TASK TO CARRY OUT:
Which lines of the data hold the word "CROSS"? Copy all of them.
* * * *
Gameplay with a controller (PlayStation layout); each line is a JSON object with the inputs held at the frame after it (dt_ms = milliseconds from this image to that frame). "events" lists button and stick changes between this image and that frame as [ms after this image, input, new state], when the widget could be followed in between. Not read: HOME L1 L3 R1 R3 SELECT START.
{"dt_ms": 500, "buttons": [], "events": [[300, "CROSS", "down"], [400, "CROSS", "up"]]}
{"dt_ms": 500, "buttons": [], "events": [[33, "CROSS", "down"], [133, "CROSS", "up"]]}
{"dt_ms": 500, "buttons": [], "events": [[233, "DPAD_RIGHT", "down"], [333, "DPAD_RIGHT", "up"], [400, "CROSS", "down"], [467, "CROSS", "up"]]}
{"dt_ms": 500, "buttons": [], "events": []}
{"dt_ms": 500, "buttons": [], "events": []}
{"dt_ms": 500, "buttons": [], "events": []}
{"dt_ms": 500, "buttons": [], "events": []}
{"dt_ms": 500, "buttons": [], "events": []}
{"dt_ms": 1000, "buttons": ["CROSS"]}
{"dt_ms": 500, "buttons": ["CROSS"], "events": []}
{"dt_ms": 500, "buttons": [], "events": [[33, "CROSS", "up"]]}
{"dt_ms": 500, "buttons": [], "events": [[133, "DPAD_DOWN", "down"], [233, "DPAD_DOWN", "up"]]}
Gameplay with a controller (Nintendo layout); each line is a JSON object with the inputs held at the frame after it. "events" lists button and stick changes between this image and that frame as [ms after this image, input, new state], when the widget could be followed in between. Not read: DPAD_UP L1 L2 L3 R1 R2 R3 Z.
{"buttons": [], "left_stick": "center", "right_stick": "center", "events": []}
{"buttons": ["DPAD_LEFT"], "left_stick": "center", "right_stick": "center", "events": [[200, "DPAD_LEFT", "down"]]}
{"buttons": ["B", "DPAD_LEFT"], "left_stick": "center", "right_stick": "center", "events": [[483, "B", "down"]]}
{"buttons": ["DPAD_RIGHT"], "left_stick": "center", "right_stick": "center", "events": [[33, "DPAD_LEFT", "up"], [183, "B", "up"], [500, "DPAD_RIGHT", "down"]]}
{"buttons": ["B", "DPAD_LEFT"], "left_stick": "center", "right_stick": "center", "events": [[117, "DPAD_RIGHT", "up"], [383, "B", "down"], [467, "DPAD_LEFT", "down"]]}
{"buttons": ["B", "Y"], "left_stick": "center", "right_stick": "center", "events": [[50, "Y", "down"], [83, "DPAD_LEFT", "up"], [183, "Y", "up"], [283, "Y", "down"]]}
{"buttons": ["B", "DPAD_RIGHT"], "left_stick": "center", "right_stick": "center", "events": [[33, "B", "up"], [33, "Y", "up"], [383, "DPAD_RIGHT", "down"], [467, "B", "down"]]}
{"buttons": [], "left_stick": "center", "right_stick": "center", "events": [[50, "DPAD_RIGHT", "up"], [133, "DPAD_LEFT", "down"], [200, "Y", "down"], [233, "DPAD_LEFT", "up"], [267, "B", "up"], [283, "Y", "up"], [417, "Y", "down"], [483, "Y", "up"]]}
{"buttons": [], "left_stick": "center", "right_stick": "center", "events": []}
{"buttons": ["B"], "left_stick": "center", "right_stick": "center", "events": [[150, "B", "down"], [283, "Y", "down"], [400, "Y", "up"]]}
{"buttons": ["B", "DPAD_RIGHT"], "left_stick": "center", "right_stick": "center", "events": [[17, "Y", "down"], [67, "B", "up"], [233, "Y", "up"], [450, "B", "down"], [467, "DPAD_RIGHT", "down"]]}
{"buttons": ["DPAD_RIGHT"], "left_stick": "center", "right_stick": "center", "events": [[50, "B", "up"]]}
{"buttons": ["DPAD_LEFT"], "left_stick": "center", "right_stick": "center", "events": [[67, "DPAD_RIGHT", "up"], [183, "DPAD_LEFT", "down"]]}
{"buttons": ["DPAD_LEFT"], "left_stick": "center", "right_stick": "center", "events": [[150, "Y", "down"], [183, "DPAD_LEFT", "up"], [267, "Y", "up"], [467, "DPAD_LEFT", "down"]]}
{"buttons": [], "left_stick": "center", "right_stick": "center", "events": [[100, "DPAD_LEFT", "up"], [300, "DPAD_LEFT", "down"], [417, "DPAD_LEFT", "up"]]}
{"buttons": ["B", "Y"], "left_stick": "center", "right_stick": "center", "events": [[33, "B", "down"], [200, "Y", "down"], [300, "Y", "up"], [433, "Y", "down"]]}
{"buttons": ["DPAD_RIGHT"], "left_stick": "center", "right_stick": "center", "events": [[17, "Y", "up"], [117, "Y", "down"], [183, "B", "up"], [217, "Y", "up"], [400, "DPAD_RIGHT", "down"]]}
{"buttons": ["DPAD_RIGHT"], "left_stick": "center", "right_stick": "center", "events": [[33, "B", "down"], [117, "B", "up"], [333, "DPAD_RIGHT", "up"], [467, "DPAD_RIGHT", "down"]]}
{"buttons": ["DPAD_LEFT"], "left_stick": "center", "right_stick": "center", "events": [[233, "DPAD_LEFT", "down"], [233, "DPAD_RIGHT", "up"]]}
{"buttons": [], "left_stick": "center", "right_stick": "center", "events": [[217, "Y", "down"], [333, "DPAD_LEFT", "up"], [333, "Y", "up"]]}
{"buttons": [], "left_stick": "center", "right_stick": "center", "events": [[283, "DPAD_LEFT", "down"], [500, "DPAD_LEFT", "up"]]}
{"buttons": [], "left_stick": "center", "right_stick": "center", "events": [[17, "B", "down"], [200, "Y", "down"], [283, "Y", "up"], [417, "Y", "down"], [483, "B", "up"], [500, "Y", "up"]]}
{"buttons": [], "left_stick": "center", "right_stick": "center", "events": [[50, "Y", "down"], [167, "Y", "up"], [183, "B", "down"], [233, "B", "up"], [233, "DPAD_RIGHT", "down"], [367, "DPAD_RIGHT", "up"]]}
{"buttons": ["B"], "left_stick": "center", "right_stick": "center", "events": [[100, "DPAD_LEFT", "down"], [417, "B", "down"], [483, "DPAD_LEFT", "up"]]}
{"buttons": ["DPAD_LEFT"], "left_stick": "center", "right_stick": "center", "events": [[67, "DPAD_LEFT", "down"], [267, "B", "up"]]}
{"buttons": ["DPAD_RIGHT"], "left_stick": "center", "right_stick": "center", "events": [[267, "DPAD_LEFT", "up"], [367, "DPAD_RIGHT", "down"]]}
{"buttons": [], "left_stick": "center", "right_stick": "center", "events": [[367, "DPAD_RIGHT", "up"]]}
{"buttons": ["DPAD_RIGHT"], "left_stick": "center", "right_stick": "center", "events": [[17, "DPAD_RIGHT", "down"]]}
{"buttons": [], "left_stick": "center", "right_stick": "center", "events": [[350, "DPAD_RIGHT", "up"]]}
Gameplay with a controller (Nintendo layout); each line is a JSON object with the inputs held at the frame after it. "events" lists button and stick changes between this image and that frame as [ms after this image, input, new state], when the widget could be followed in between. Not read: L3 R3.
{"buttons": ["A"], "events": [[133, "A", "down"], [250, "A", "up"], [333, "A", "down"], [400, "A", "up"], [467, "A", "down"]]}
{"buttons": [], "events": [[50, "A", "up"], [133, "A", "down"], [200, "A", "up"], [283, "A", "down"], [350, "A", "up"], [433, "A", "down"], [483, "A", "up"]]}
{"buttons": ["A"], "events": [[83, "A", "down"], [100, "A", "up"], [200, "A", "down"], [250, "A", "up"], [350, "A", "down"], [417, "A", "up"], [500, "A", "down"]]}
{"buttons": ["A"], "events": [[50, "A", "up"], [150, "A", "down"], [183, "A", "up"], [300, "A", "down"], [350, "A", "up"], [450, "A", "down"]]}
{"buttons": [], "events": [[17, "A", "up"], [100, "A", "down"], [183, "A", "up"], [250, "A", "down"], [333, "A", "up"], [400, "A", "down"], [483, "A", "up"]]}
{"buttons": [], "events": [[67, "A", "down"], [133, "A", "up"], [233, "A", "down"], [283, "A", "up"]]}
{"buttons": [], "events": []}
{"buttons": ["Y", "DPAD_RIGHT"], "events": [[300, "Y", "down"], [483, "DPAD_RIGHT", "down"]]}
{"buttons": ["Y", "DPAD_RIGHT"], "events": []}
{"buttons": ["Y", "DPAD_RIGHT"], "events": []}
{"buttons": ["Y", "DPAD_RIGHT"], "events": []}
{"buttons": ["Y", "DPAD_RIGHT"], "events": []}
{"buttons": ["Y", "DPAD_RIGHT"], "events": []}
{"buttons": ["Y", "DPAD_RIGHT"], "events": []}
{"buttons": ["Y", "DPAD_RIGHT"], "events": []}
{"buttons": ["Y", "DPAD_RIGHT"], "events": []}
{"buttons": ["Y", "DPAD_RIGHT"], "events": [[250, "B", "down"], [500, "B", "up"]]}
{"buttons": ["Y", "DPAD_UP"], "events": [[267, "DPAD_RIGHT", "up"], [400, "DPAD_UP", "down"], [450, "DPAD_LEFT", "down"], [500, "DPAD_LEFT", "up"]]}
* * * *
COMPLETED TASK:
{"dt_ms": 500, "buttons": [], "events": [[300, "CROSS", "down"], [400, "CROSS", "up"]]}
{"dt_ms": 500, "buttons": [], "events": [[33, "CROSS", "down"], [133, "CROSS", "up"]]}
{"dt_ms": 500, "buttons": [], "events": [[233, "DPAD_RIGHT", "down"], [333, "DPAD_RIGHT", "up"], [400, "CROSS", "down"], [467, "CROSS", "up"]]}
{"dt_ms": 1000, "buttons": ["CROSS"]}
{"dt_ms": 500, "buttons": ["CROSS"], "events": []}
{"dt_ms": 500, "buttons": [], "events": [[33, "CROSS", "up"]]}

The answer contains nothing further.